The Template-Update Programme: One Coordinated Pass

The disciplined posture for the rest of 2026 is to run the template update as a single coordinated programme across the portfolio rather than property-by-property in response to individual tenancy events. The reasoning is operational rather than legal: a single template-update commission produces a single set of solicitor fees (one tax-deduction item); a single document-service exercise produces a single audit trail; a single tenant-acknowledgement cycle produces a clean record across all properties; and a single conversation with each tenant about the new statutory framework is materially easier than fragmented conversations spread over months. The cost of the coordinated programme is modest (the worked example above suggests £120 per property net of higher-rate income tax relief); the operational risk-reduction is substantial.

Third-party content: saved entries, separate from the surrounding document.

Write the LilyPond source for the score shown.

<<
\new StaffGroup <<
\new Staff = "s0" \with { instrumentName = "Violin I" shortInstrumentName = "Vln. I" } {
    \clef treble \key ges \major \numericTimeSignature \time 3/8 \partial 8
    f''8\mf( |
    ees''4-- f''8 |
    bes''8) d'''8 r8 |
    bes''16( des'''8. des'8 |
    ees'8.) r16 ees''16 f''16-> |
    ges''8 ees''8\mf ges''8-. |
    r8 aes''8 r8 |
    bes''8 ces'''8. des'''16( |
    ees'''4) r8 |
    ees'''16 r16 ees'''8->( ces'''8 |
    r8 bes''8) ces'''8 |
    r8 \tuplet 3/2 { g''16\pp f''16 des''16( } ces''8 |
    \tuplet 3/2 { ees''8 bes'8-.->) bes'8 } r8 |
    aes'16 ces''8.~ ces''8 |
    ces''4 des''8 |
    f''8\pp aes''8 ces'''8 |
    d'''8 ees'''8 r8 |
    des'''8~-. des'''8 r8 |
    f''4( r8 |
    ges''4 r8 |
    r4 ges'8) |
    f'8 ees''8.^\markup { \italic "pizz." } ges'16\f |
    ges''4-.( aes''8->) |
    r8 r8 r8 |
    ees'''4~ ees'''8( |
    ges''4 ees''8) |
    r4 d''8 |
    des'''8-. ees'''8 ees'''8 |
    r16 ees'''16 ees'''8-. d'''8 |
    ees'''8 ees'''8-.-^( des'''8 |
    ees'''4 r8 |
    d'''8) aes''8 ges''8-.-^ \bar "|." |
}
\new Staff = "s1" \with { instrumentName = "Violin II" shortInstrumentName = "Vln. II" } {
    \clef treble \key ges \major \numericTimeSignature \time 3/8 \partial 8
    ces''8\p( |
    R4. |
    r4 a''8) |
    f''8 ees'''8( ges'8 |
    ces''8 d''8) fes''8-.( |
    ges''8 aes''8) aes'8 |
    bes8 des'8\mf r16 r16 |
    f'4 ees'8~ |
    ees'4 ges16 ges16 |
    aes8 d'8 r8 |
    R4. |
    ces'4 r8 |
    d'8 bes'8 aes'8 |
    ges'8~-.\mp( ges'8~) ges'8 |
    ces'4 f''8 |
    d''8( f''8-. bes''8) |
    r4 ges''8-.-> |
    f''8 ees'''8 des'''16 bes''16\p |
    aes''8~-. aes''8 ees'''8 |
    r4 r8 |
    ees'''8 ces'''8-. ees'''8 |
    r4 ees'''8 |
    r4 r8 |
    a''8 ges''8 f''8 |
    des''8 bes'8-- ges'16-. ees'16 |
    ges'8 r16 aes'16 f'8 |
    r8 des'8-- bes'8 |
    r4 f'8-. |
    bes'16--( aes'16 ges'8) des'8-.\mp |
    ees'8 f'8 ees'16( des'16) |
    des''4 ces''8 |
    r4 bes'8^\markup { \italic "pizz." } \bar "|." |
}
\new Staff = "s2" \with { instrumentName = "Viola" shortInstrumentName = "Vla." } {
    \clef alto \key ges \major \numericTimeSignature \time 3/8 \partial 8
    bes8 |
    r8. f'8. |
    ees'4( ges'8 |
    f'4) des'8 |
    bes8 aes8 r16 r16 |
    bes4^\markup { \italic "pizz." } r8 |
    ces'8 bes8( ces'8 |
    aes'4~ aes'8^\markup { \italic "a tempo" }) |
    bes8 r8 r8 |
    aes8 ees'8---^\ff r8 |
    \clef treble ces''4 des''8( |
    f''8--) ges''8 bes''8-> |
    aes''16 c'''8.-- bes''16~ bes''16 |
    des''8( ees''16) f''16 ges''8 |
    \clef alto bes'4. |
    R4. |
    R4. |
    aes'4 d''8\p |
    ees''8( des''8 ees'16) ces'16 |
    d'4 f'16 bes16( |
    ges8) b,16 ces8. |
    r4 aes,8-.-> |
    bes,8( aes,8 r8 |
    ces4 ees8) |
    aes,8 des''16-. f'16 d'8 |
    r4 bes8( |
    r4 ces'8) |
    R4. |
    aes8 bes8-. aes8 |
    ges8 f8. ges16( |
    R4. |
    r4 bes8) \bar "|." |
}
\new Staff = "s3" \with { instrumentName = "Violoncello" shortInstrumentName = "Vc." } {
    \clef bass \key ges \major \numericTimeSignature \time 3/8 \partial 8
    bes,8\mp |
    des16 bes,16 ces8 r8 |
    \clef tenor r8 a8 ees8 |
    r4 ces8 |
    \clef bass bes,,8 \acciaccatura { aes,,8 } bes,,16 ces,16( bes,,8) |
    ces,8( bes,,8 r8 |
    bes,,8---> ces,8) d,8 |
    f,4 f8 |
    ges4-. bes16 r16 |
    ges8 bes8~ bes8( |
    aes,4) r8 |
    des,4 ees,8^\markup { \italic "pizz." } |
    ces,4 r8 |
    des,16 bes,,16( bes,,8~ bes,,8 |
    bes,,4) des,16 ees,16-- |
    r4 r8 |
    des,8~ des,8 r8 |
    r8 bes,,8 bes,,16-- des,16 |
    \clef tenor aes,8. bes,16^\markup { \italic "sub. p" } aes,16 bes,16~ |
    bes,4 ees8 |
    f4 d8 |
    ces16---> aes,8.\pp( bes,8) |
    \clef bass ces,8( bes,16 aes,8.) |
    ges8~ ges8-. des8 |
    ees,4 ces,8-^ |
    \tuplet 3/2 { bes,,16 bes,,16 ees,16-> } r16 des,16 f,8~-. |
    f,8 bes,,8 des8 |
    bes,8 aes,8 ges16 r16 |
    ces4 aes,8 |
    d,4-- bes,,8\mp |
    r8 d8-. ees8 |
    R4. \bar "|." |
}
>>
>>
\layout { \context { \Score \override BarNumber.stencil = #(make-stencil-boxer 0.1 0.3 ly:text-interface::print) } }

Sessions advising portfolio landlords should treat the template update as the first item in a broader compliance refresh that also covers the Decent Homes Standard preparation (covered in our compliance checklist), the PRS Database registration readiness (covered in our database registration page), and the Ombudsman membership planning (same page). Treating these as a single connected programme rather than four separate obligations is the cleaner planning posture; the legal-fee cost of the template update is small in the context of the overall compliance set-up cost, and the deductibility framework is the same across all four items.